The panelists, Dr. Jon Andrus, Executive Vice President of the Sabin Vaccine Institute; Dr. Louis Cooper, Professor Emeritus of Pediatrics at Columbia University and Academy of Pediatrics Past President; and Dr. Linda Fu, Associate Professor of Pediatrics at the Children’s National Health System of the George Washington University School of Medicine, all contributed unique perspectives to the conversation.
The recent outbreak of measles, along with increased vaccine hesitancy and denial in the U.S. and Europe, has highlighted the need for effective and coordinated efforts to communicate both the success and necessity of immunization. The panelists first provided insights into why anti-vaccination movements are emerging.
“We’re victims of our own success,” said Dr. Cooper. When every family in the U.S. saw the effects of diseases like polio, it didn’t take much to convince them that immunization was necessary, he remarked. Most of today’s younger generations have never seen a case of measles or polio, and therefore do not fully understand the terrible effects of these preventable diseases.
The panelists also discussed the dangers of vaccine misinformation and denial. To illustrate the harm done, Dr. Andrus relayed a story about Peru’s 2005 Rubella vaccination campaign. According to Dr. Andrus, as Peru was preparing to launch their vaccination campaign and corresponding communications materials, a prominent Parliamentarian incorrectly and publicly stated the Rubella vaccine causes autism. This one statement delayed the Rubella vaccination campaign for one year, resulting in ten cases of congenital rubella syndrome, a disease that can lead to autism, mental retardation, cataracts, hearing loss and cardiac defects. These cases, and the increased risk of autism, could have been prevented if the false remark had not been made.
Later in the panel conversation, Dr. Fu discussed strategies for approaching parents who may be vaccine hesitant. “People who are anti-vaccine are still pro-children,” she said. Dr.

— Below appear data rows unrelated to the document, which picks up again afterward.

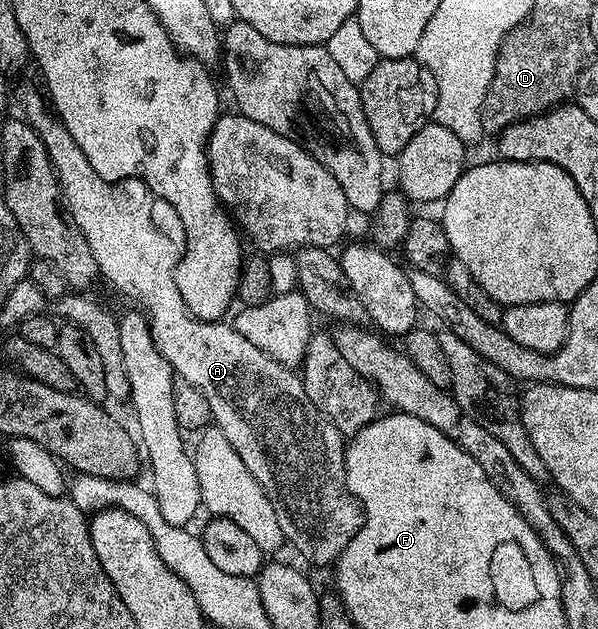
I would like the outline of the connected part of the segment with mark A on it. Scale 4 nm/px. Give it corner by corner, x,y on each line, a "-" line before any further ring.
31,91
24,97
21,115
35,130
37,137
41,137
49,153
49,161
59,178
59,193
66,214
77,225
85,241
89,241
89,249
93,249
93,261
97,261
100,276
104,280
107,278
129,302
140,307
136,308
151,327
151,342
169,361
176,376
197,385
197,389
205,393
214,426
225,433
225,441
237,449
237,455
241,461
245,461
249,473
253,473
255,480
273,501
284,540
288,544
291,542
309,562
330,568
363,524
363,508
347,490
345,436
324,419
313,401
309,401
302,378
292,368
273,361
269,353
261,353
261,349
245,341
245,337
241,337
230,322
200,319
189,310
175,280
175,243
155,224
156,196
140,179
118,183
105,181
105,177
101,177
97,169
89,165
89,157
81,153
81,145
73,141
69,129
65,129
62,121
53,114
48,100
40,95

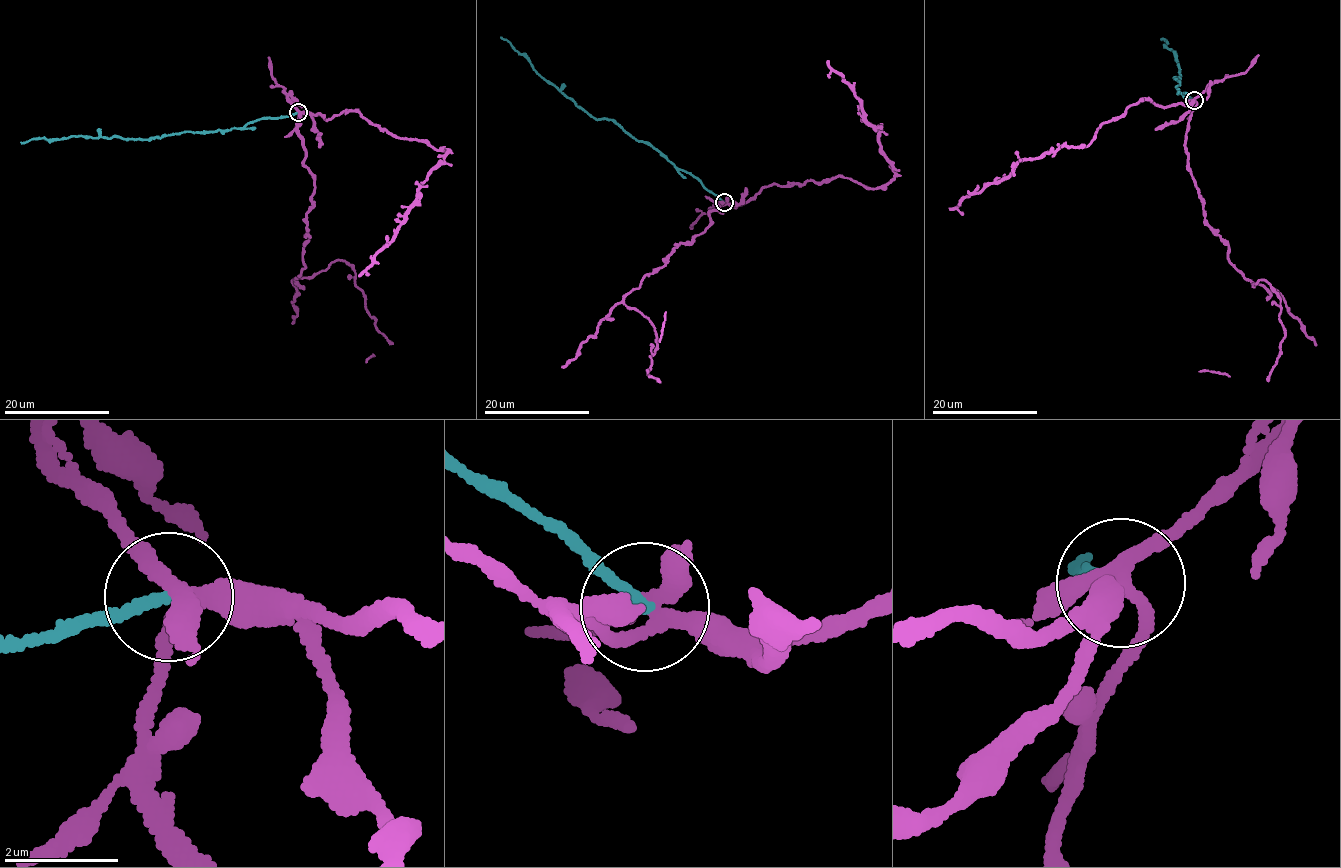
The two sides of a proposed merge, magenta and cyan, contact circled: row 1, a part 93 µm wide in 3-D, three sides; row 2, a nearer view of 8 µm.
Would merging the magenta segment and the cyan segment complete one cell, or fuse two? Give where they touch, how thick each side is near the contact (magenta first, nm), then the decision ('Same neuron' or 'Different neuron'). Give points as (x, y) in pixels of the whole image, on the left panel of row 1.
Place: (298, 112). Thickness 280 nm (magenta) against 190 nm. Different neuron

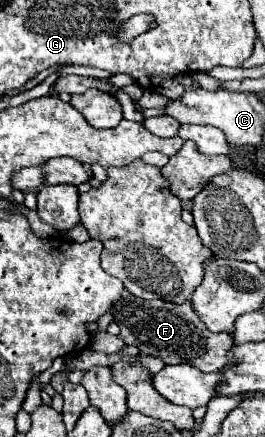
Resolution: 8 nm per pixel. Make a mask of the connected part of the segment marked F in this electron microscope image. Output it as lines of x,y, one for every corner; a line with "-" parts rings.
126,295
114,307
114,321
120,325
120,339
126,345
138,347
144,355
160,357
166,365
188,363
204,373
212,373
224,371
234,363
234,359
228,355
228,351
234,347
232,333
212,333
200,321
200,317
196,317
190,303
174,305
162,299
144,301
134,295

Fu also noted that it is important to meet each parent where they are at, and understand why they may be reluctant to immunize their children.
While pediatricians are still the most highly-trusted source of vaccine information for parents, the right spokesperson can play a crucial role in convincing parents of the benefits of immunization, the panelists agreed.
In terms of finding the right messaging, the panelists noted that there is no “silver bullet” message to convince parents. Instead, it is important to tailor messaging for individual circumstances and cases. The panelists also shared that in some cases, the messaging may have less of an impact than the person who is relaying it; moreover, presenting vaccine-hesitant parents with the scientific facts supporting the benefits of immunization has been shown to actually increase their reluctance to vaccinate their children.
Fighting vaccine hesitancy remains an uphill battle, yet the panelists remained optimistic. Dr. Cooper mentioned that public health organizations and professionals are getting much better at communicating about the benefits of immunization.
“The goal for me is that every parent expects their child to be immunized,” he said.
Founded on the legacy of Dr. Albert B. Sabin, best known as the developer of the oral live virus polio vaccine, the Sabin Vaccine Institute communicates the benefits of immunization through increased vaccine advocacy and education. Driven by its mission to improve the lives of the world's poor, Sabin works to reduce the burden of vaccine preventable diseases globally.